[WHAT YOU NEED TO DO] Scan the following material for the string "pixels" and copy each line in which it appears.

(Beginning of AVAILABLE DATA)

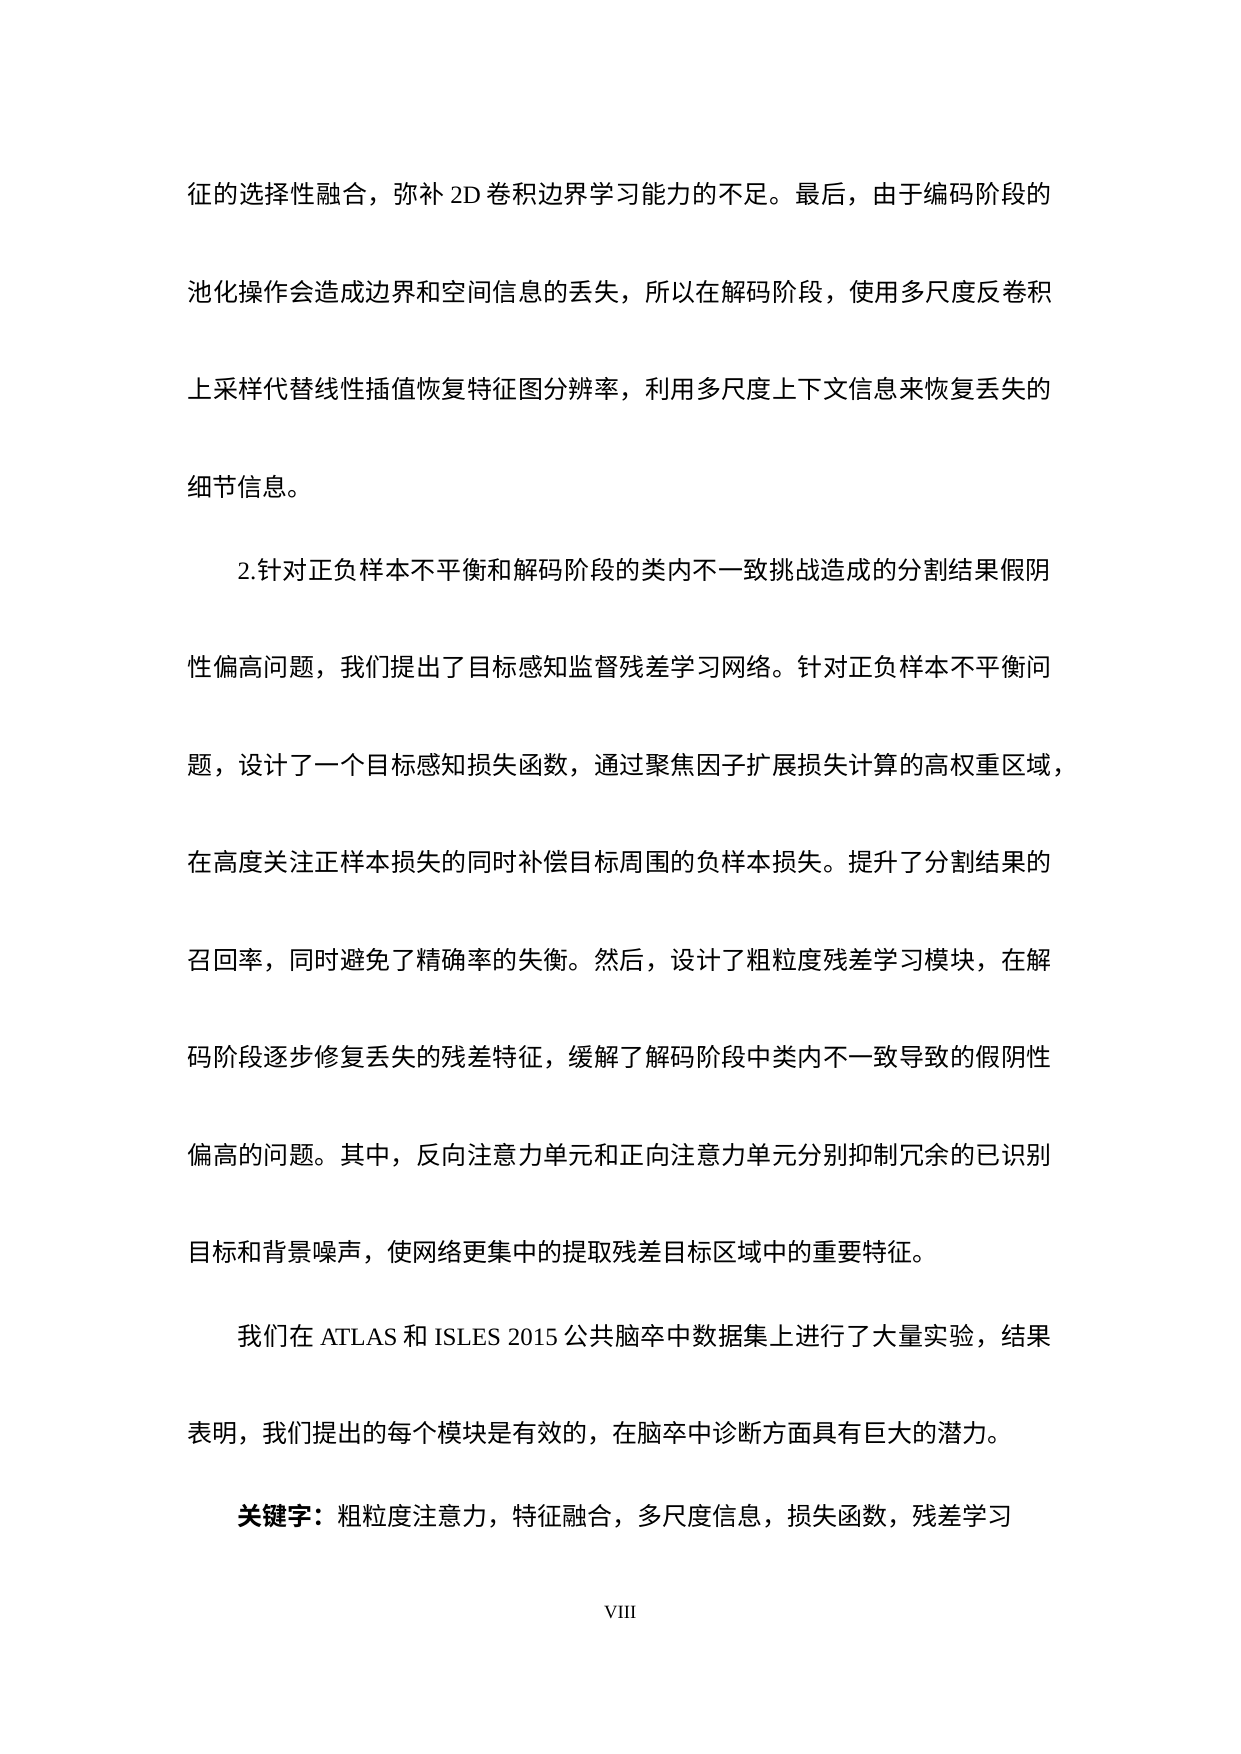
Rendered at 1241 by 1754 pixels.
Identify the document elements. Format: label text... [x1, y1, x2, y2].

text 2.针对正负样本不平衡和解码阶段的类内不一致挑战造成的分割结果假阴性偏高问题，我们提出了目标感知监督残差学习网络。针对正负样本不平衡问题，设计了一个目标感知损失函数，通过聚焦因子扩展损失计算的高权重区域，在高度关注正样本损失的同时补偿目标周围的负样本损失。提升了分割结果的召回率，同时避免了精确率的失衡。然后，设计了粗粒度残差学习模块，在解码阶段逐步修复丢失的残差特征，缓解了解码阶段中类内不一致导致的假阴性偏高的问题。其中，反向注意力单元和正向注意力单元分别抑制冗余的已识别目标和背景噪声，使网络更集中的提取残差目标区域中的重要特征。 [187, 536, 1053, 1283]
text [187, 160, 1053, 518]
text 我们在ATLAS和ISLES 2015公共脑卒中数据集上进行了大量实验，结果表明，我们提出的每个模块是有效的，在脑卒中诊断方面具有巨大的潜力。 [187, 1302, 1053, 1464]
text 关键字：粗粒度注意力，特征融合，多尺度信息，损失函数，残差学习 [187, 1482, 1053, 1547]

(End of AVAILABLE DATA)
(Beginning of AVAILABLE DATA)

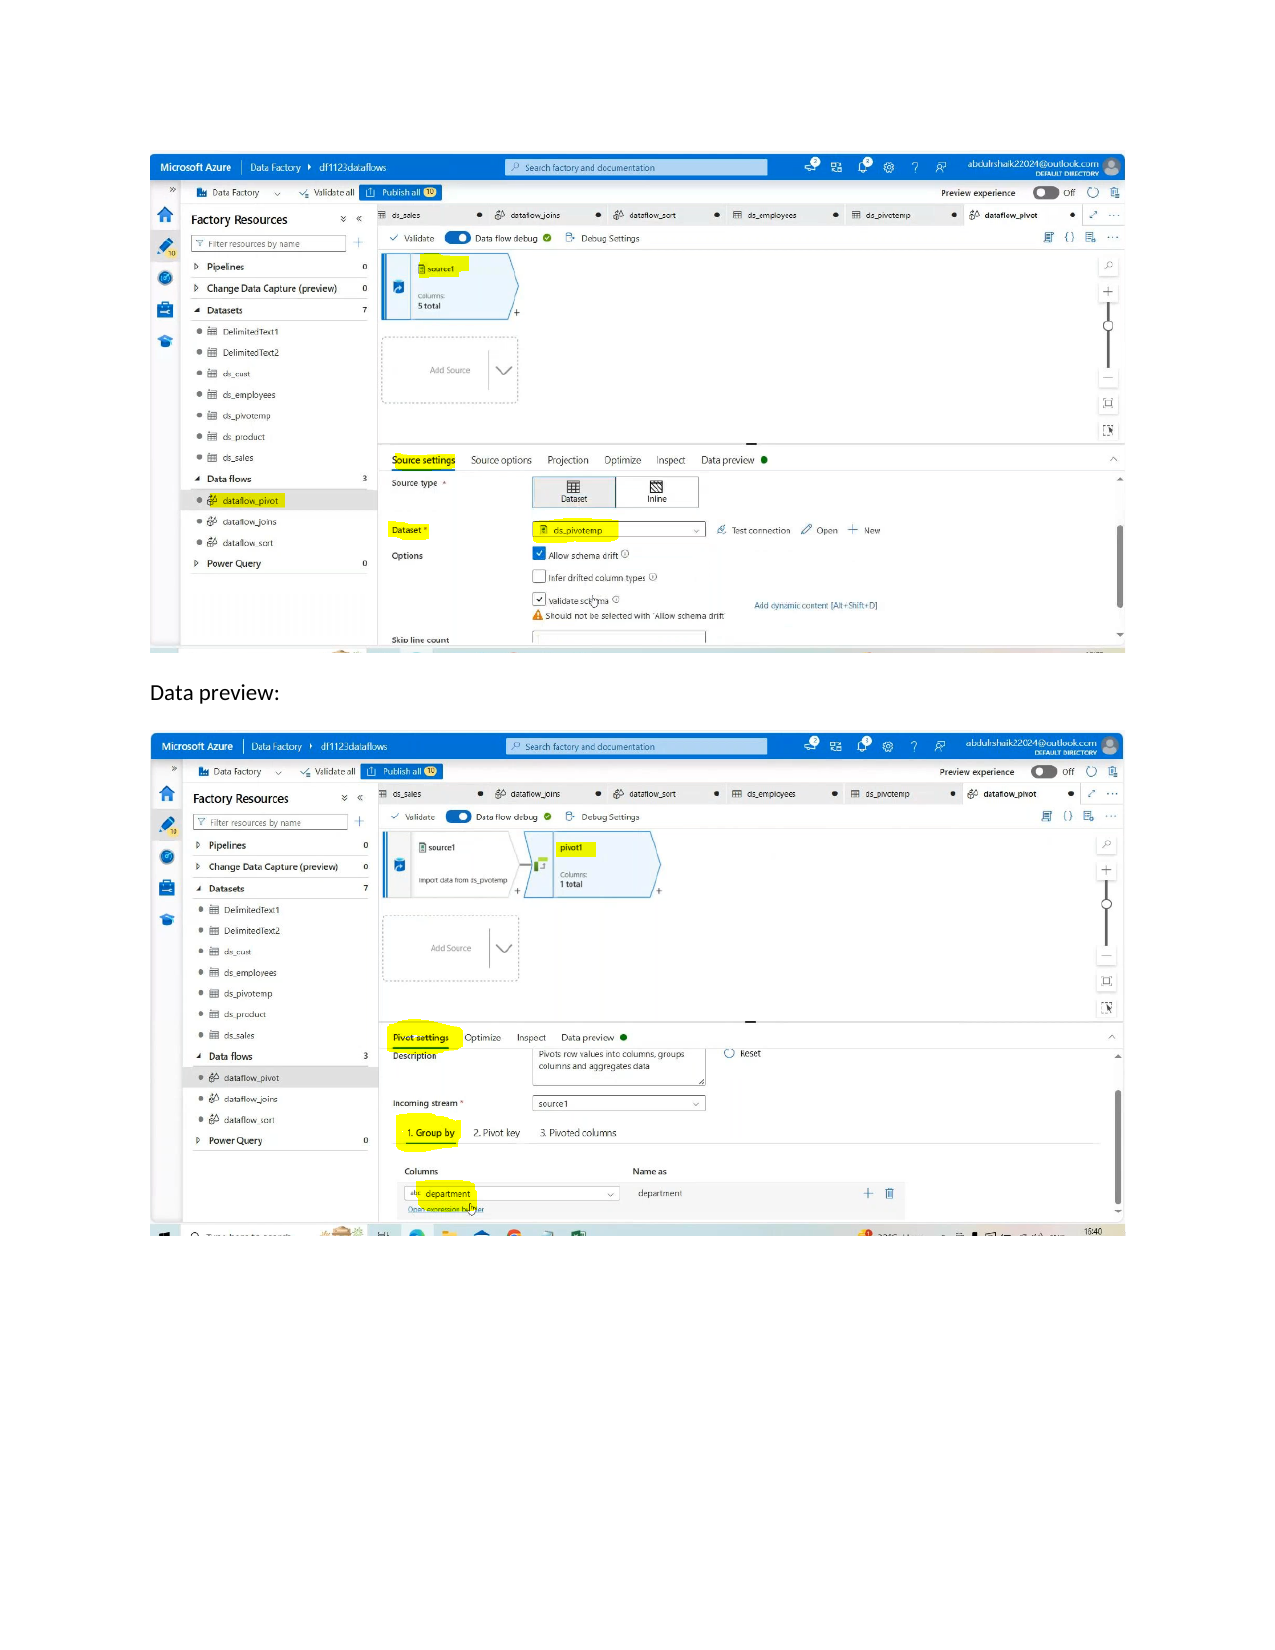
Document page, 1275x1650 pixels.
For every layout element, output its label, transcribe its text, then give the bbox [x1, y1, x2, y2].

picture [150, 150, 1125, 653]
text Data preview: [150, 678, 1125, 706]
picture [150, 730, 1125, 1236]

(End of AVAILABLE DATA)
(Beginning of AVAILABLE DATA)

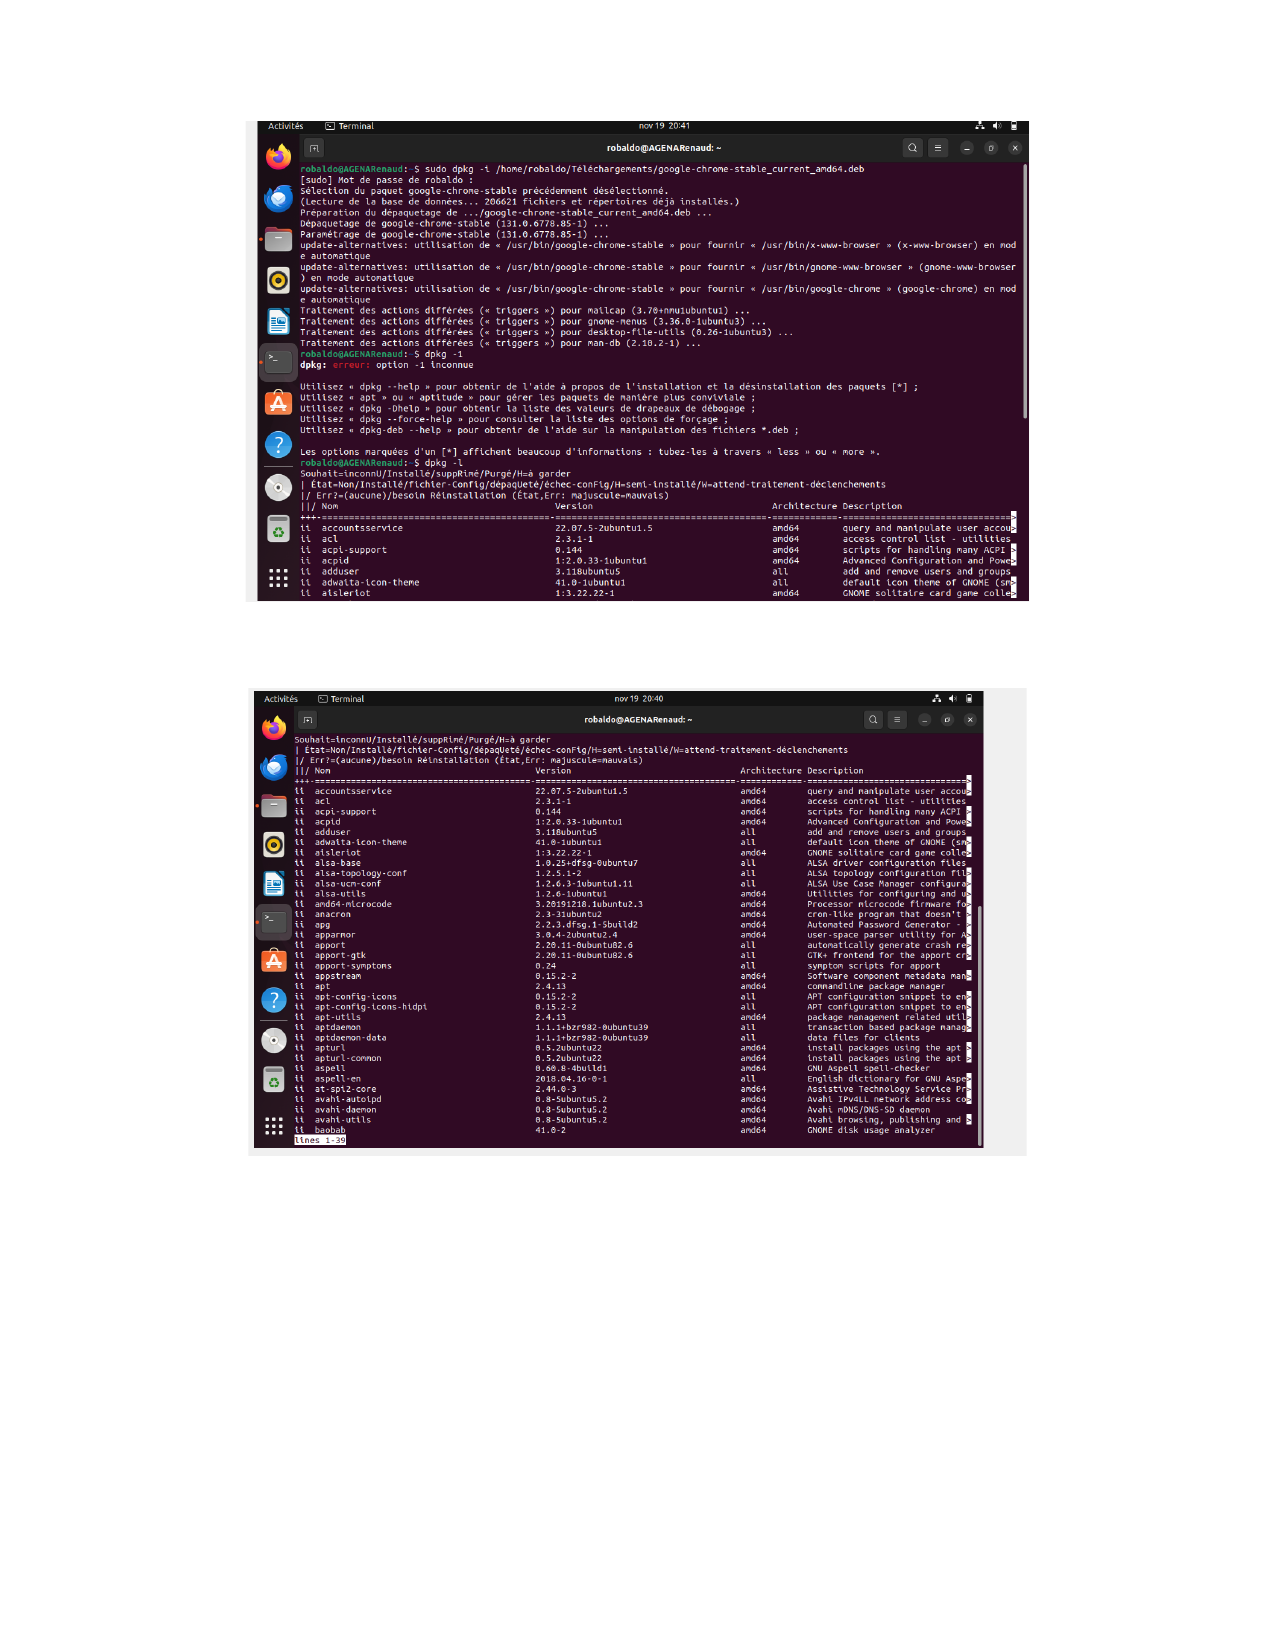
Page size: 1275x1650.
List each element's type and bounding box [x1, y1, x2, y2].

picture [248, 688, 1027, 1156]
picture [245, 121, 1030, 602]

(End of AVAILABLE DATA)

[PROBLEM SOLUTION]
Rendered at 1241 by 1754 pixels.
Document page, 1275x1650 pixels.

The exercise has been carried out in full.